**Problem description:**
Filter these entries down to the lines that hold the word "Figure", and show each of them.

---- Data for review

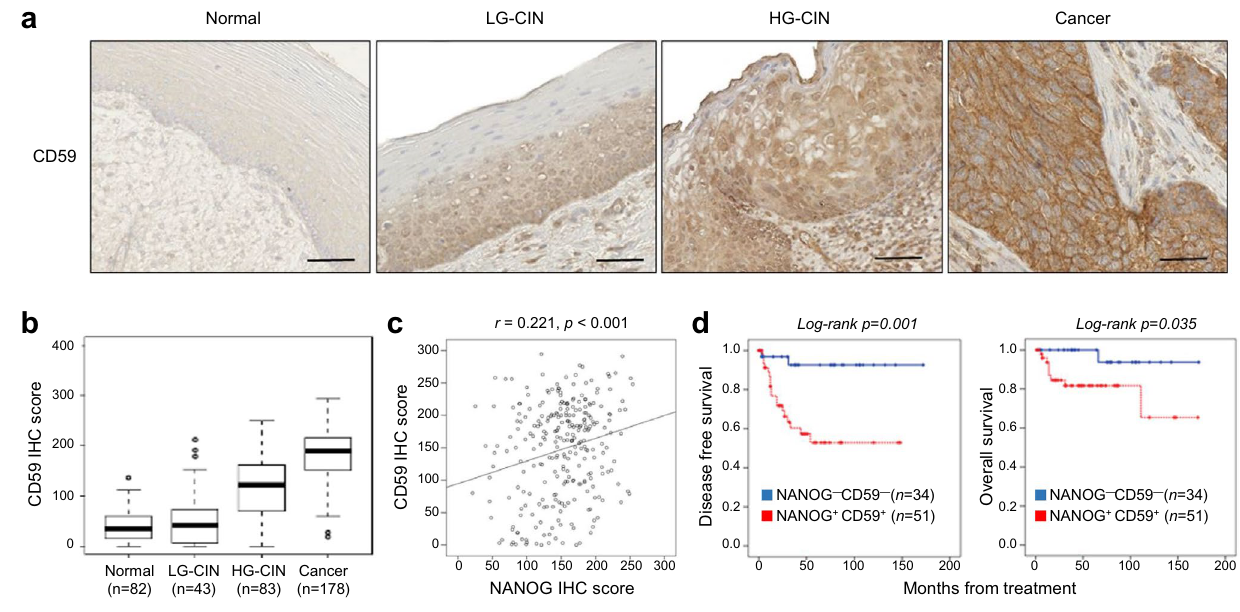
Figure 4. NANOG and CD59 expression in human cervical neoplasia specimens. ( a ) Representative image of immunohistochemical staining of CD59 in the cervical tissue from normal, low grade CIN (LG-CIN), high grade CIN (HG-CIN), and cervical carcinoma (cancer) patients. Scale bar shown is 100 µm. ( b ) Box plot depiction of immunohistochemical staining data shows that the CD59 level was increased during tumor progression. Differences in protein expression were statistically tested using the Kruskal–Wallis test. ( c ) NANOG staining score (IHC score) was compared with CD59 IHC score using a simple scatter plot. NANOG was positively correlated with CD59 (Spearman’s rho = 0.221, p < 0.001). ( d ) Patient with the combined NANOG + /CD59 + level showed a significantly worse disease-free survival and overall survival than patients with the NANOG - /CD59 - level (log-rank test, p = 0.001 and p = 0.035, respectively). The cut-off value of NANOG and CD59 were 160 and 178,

--------
---- Data for review

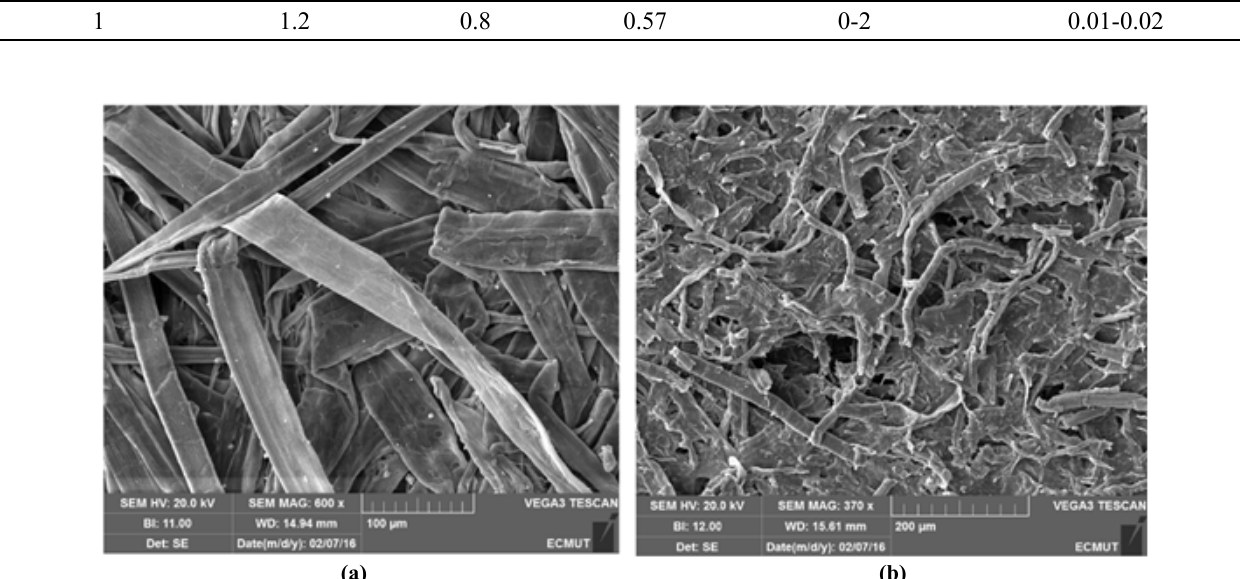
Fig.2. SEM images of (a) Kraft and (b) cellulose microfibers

--------
---- Data for review

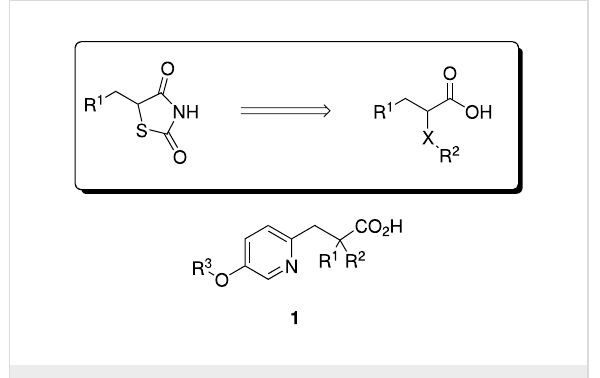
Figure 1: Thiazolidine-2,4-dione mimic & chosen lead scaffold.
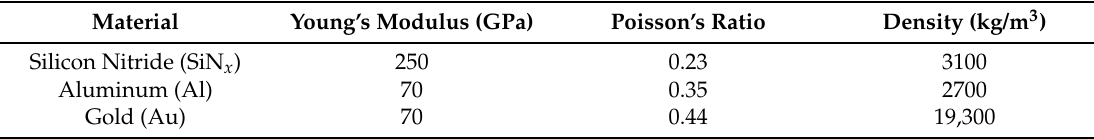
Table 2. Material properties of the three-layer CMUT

--------

**Solution to this task:**
Figure 4. NANOG and CD59 expression in human cervical neoplasia specimens. ( a ) Representative image of immunohistochemical staining of CD59 in the cervical tissue from normal, low grade CIN (LG-CIN), high grade CIN (HG-CIN), and cervical carcinoma (cancer) patients. Scale bar shown is 100 µm. ( b ) Box plot depiction of immunohistochemical staining data shows that the CD59 level was increased during tumor progression. Differences in protein expression were statistically tested using the Kruskal–Wallis test. ( c ) NANOG staining score (IHC score) was compared with CD59 IHC score using a simple scatter plot. NANOG was positively correlated with CD59 (Spearman’s rho = 0.221, p < 0.001). ( d ) Patient with the combined NANOG + /CD59 + level showed a significantly worse disease-free survival and overall survival than patients with the NANOG - /CD59 - level (log-rank test, p = 0.001 and p = 0.035, respectively). The cut-off value of NANOG and CD59 were 160 and 178,
Figure 1: Thiazolidine-2,4-dione mimic & chosen lead scaffold.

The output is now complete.